Nigerian soldiers patrol the north of Nigeria to snuff out Boko Haram militants.
Nigerian soldiers patrol the north of Nigeria to snuff out Boko Haram militants. AFP

The Nigerian army has freed 234 more women and girls from Boko Haram's stronghold in Sambisa forest, bringing the total number of hostages released to 700. About 500 women and children have already been rescued in the past few days   but not the missing Chibok girls   marking a revival of fortunes for the military.


More hostages have been freed in the past few weeks than they have in the six years of the Boko Haram insurgency, leading many observers to question why.

"It's thanks to a three-pronged approach," Nigeria army spokesman Colonel Sani Usman told RFI on Saturday. "Not only has the military received vital equipment, but we now have the support of the Nigerian people, who have given us valuable information to track down the insurgents.
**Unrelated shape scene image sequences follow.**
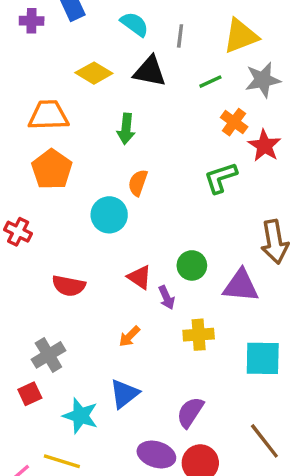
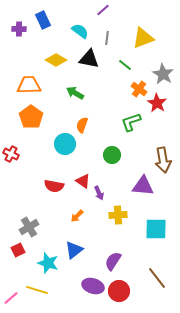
gray star: (263, 80) -> (163, 74), moved, turned -30
green line: (210, 82) -> (125, 65), turned 64
green arrow: (126, 129) -> (75, 93), turned 114
green circle: (192, 265) -> (112, 155), moved
red semicircle: (69, 286) -> (54, 186), moved

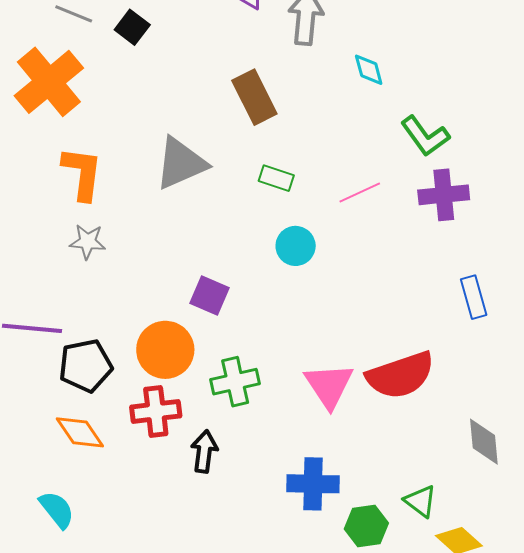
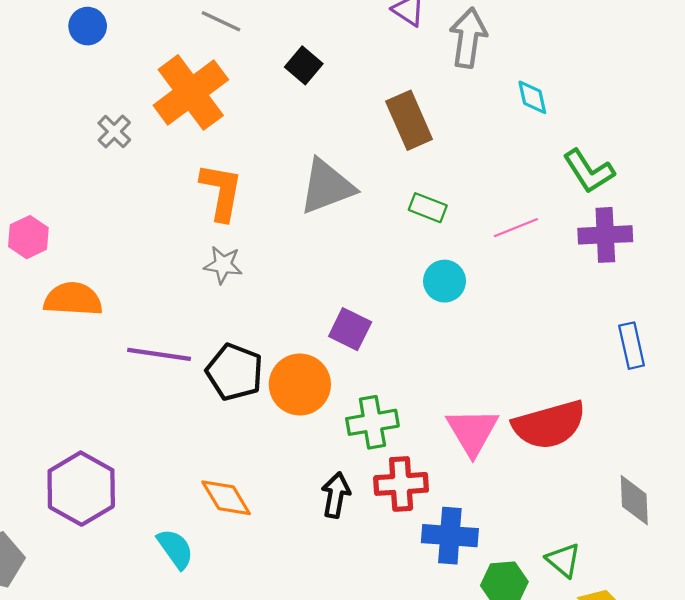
black square: (132, 27) -> (304, 65), moved
black pentagon: (86, 366) -> (235, 372), moved, turned 30
red cross: (156, 411) -> (401, 484), moved
orange diamond: (80, 432) -> (226, 498), moved

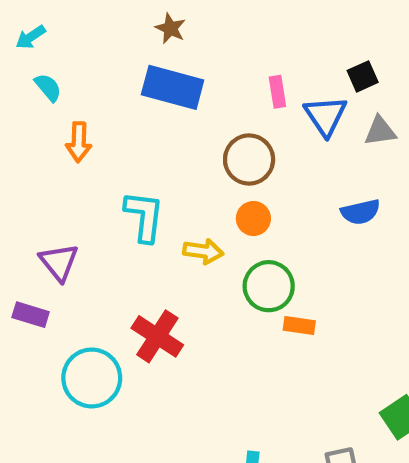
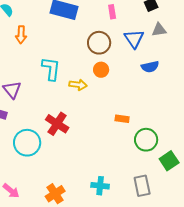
blue triangle: (326, 116) -> (134, 39), moved
green circle: (269, 286) -> (146, 140), moved

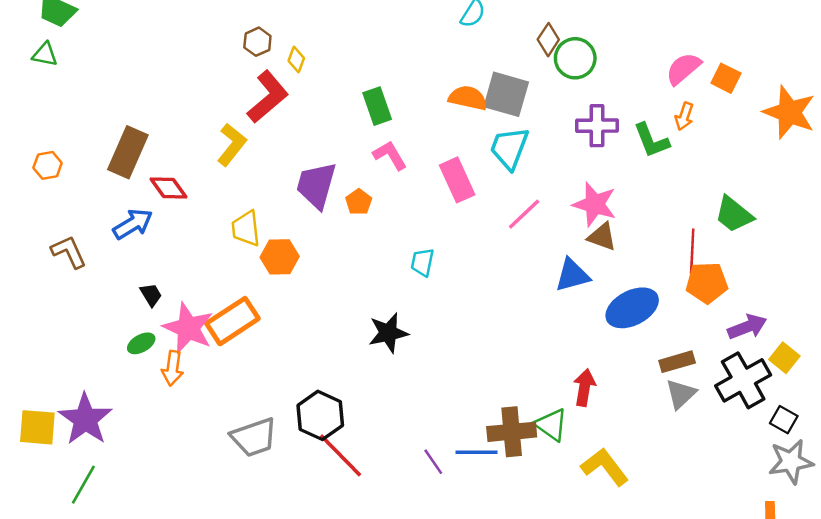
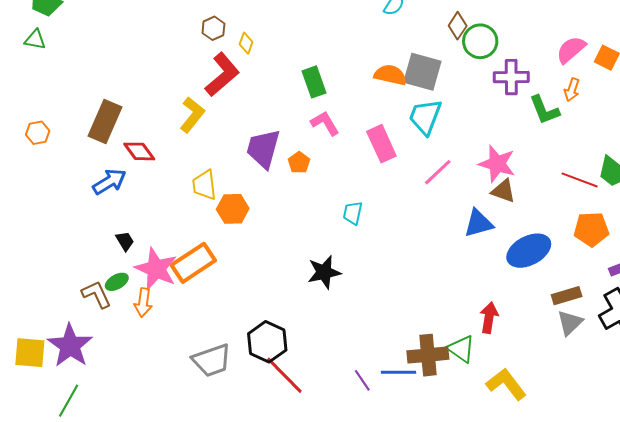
purple cross: (597, 126) -> (511, 77), moved
red line: (692, 251) -> (580, 180), moved, turned -72
brown L-shape: (69, 252) -> (96, 294), moved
Finally the backing of our regional partners cannot be underestimated."'

Important as the assistance from Chad and Niger may be, this week's rescue operations were not down to them but to Nigerian troops, originally criticised for their inaction.
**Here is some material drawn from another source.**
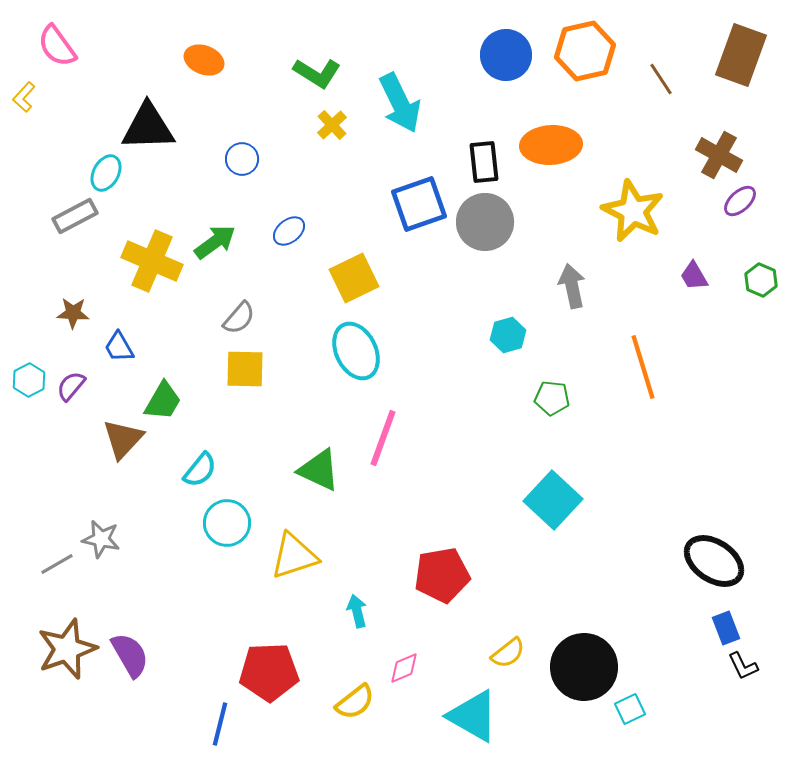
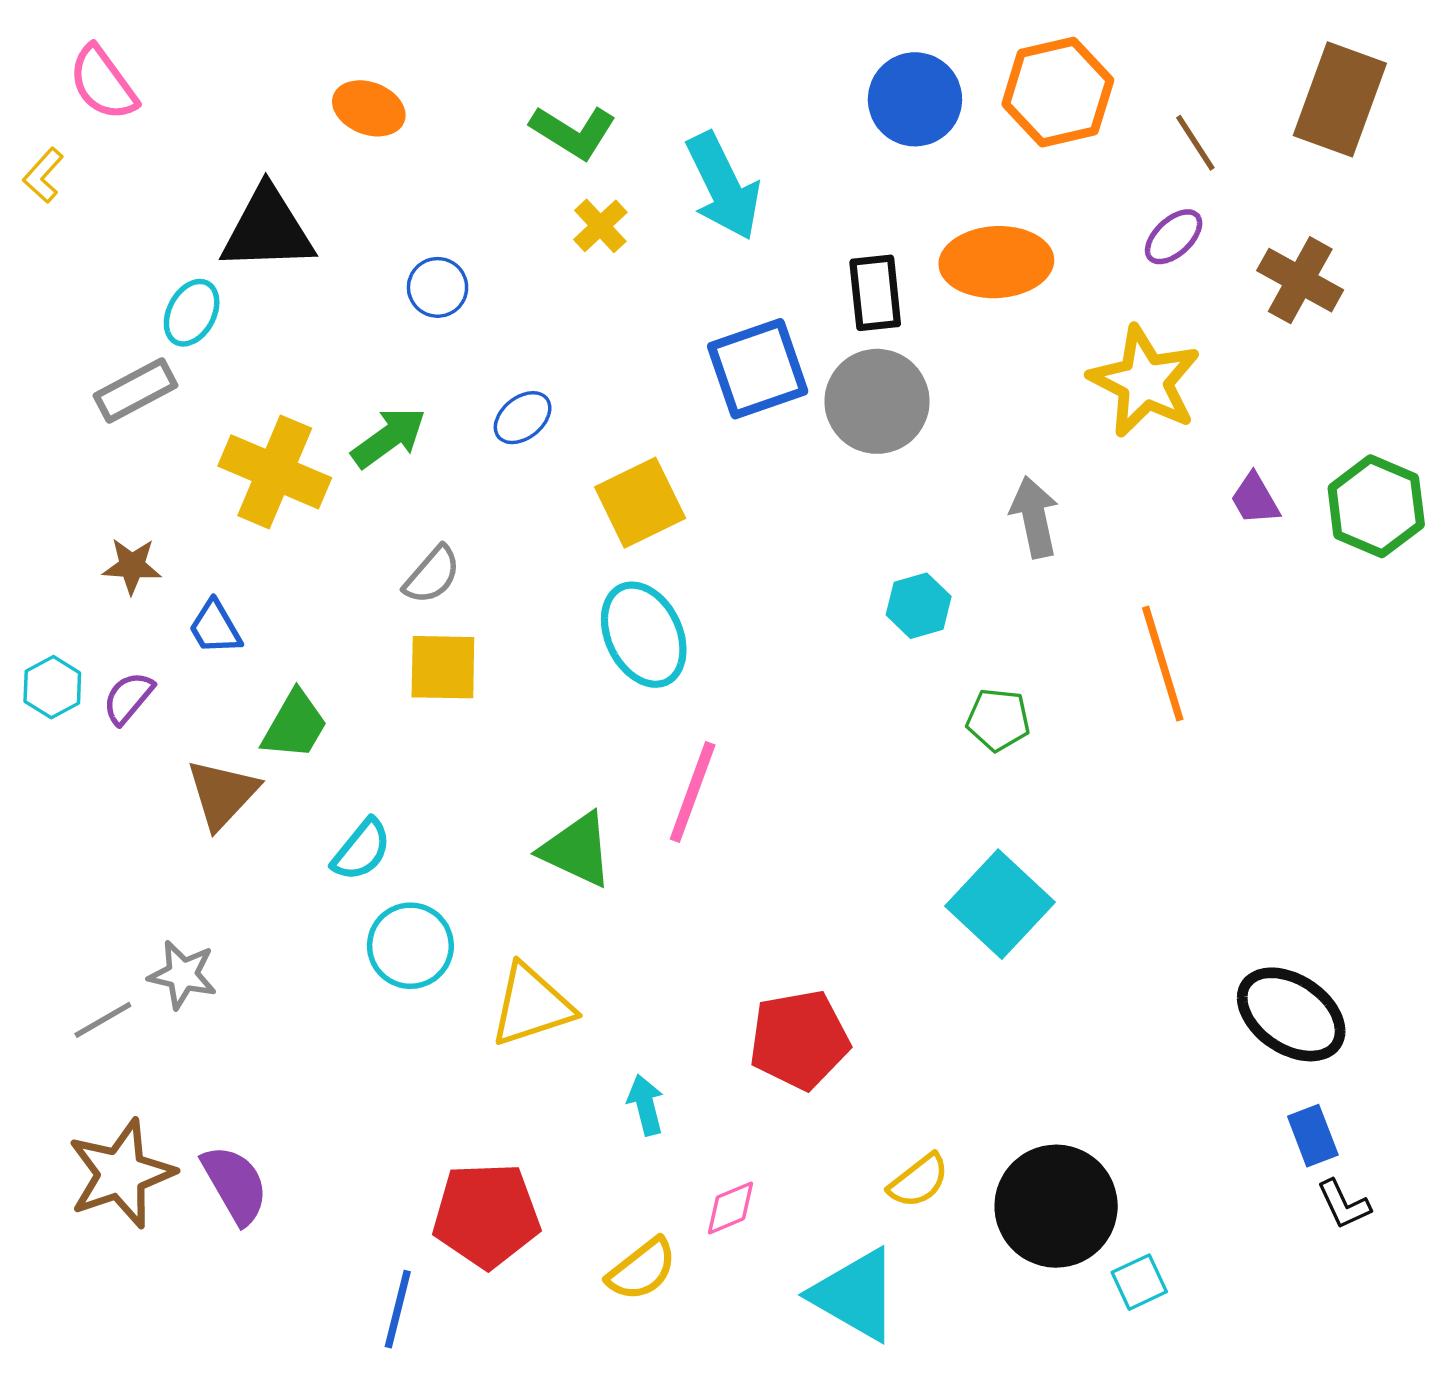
purple ellipse: (740, 201) -> (1174, 237), moved
green hexagon: (761, 280) -> (1376, 506), size x1.6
Getting the Nigerian people on their side seems to have made the difference in their being able to finally curb Boko Haram fighters. That is a reality which a few months back would have been unlikely given the military's appalling human rights record in the north-east.

The imminent arrival of President-elect General Muhammadu Buhari, who takes office on 29 May, appears to have ushered in a new sense of confidence. The former military strongman has effectively vowed to crush the Muslim extremists.

But as the assault on Boko Haram's stronghold in Sambisa forest continues, with the likelihood of more victims being released, activists are calling for adequate treatment to be put in place to deal with cases of post-traumatic stress disorder.

"It's really important that the victims receive immediate support from a medical and psychological point of view," Geneviève Garrigos, president of Amnesty International in France, told RFI. "Yet in the past, hostages have been detained for weeks on the grounds of security."

The military is still carrying out screening checks on the hostages released, as pressure mounts to find the missing Chibok girls who were abducted by Boko Haram in April last year. But so far there has been no confirmation that the women found are the Chibok girls.

Some local observers however have hit out at the lack of attention accorded to other missing victims.

"All along the world has been focusing on just a minimum number of 250 girls," said Hamsatu Allamin from the Nigeria Stability and Reconciliation Programme. "But hundreds of women and girls were abducted from Borno and another three states in the first three years and nobody talks about it."

Amnesty International estimates that at least 2,000 women and girls have been abducted by Boko Haram since the start of 2014.